Wednesday, 6 June 2007


 

FE Report

The Energy and Mineral Resources Division (EMRD) is mulling a plan to set up fifty new compressed natural gas (CNG) filling stations across the country by December next to cope with the sharp rise in demand for CNG, especially after the recent hike in gasoline prices.

The number of CNG-run vehicles is increasing at a rate of over 3,000 per month after the government hiked fuel prices in the first week of April by 15-21 per cent, a senior EMRD official said.

 As CNG is much cheaper than fuel oil, many owners are converting their petrol-run vehicles into CNG-run ones, the EMRD official added.

The price of one cubic metre CNG is now Tk 8.50 while the prices of octane and petrol are Tk 67 per litre and Tk 65 per litre respectively.

To cross the same distance, a CNG-run vehicle consumes fuel worth Tk 90 while a petrol or octane-run vehicle consumes fuel worth Tk 650, said an owner of a CNG-run vehicle, which earlier was fired by petrol.

Currently the country has a total of 160 CNG filling stations, of which 91 are inside Dhaka and the remaining 69 are outside Dhaka.

The government in April last cancelled plots of 21 entrepreneurs for their failure to set up CNG fuelling stations within the stipulated time.

The communications ministry also served show-cause notices on the allottees of 45 government plots to explain why their land allocation would not be cancelled for their failure to set up the CNG filling stations wthin the stipulated time.
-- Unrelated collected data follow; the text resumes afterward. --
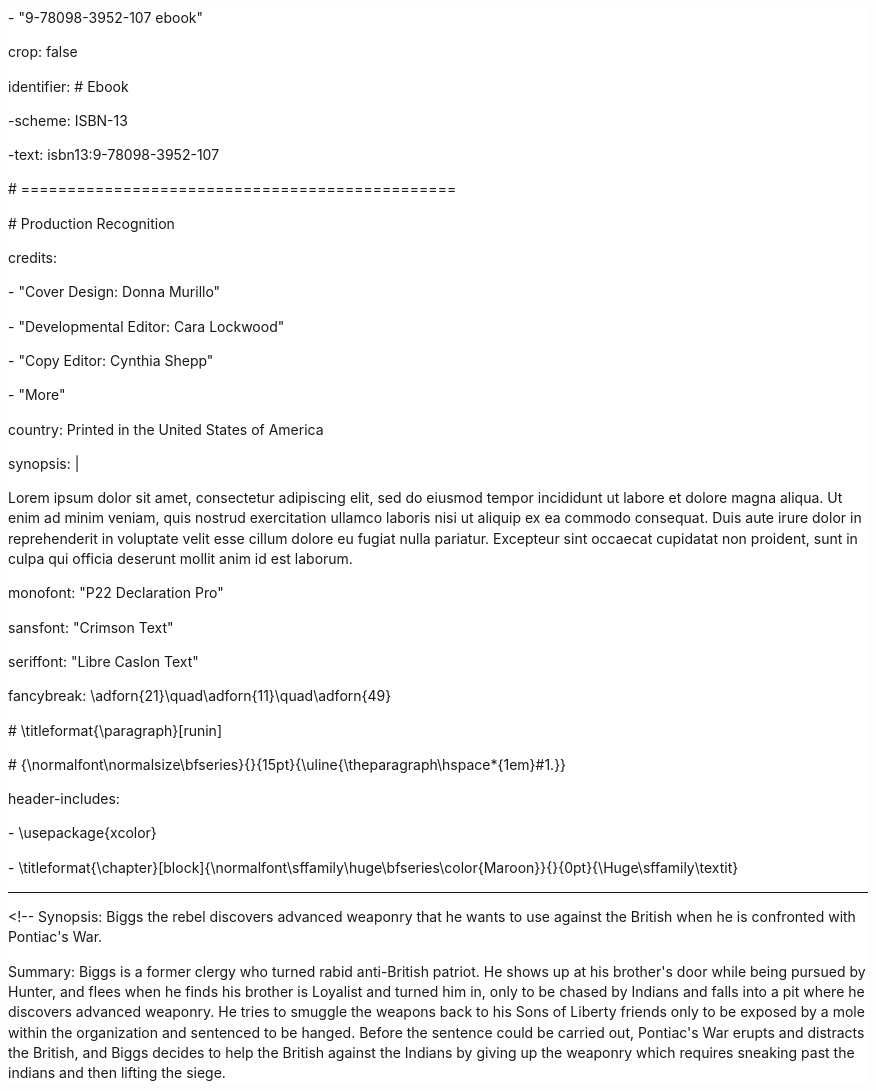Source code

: \- "9-78098-3952-107 ebook"

crop: false

identifier: \# Ebook

\-scheme: ISBN-13

\-text:   isbn13:9-78098-3952-107

\# ===============================================

\# Production Recognition

credits:

\- "Cover Design: Donna Murillo"

\- "Developmental Editor: Cara Lockwood"

\- "Copy Editor: Cynthia Shepp"

\- "More"

country: Printed in the United States of America

synopsis: \|

Lorem ipsum dolor sit amet, consectetur adipiscing elit, sed do eiusmod tempor incididunt ut labore et dolore magna aliqua. Ut enim ad minim veniam, quis nostrud exercitation ullamco laboris nisi ut aliquip ex ea commodo consequat. Duis aute irure dolor in reprehenderit in voluptate velit esse cillum dolore eu fugiat nulla pariatur. Excepteur sint occaecat cupidatat non proident, sunt in culpa qui officia deserunt mollit anim id est laborum.

monofont: "P22 Declaration Pro"

sansfont: "Crimson Text"

seriffont: "Libre Caslon Text"

fancybreak: \\adforn\{21\}\\quad\\adforn\{11\}\\quad\\adforn\{49\}

\# \\titleformat\{\\paragraph\}\[runin\]

\#   \{\\normalfont\\normalsize\\bfseries\}\{\}\{15pt\}\{\\uline\{\\theparagraph\\hspace\*\{1em\}\#1.\}\}

header-includes:

\- \\usepackage\{xcolor\}

\- \\titleformat\{\\chapter\}\[block\]\{\\normalfont\\sffamily\\huge\\bfseries\\color\{Maroon\}\}\{\}\{0pt\}\{\\Huge\\sffamily\\textit\}

---

\<!-- Synopsis: Biggs the rebel discovers advanced weaponry that he wants to use against the British when he is confronted with Pontiac's War.

Summary: Biggs is a former clergy who turned rabid anti-British patriot. He shows up at his brother's door while being pursued by Hunter, and flees when he finds his brother is Loyalist and turned him in, only to be chased by Indians and falls into a pit where he discovers advanced weaponry. He tries to smuggle the weapons back to his Sons of Liberty friends only to be exposed by a mole within the organization and sentenced to be hanged. Before the sentence could be carried out, Pontiac's War erupts and distracts the British, and Biggs decides to help the British against the Indians by giving up the weaponry which requires sneaking past the indians and then lifting the siege.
Sources said, according to the land allocation policy for CNG stations, the lessees must set up their CNG stations within six months after receiving the allotment from the government.

The policy also says, 'The government can revoke the land allocation, if the lessees fail to set up the refuelling stations within the stipulated period.'

The government allocated the plots on lands of the Roads and Highways Department and the Bangladesh Railway for setting up CNG filling stations more than a year ago.

The communications ministry has allotted 170 plots for setting up the CNG stations on the RHD and railway lands since 2003.

Currently, a total of 108,000 vehicles are running on CNG across the country, of which over 66,000 are converted and 38,000 are imported CNG vehicles.

The CNG-run vehicles are consuming over 33.78 million cubic feet per day (mmcfd) of gas against the country's total gas production of 1600 mmcfd.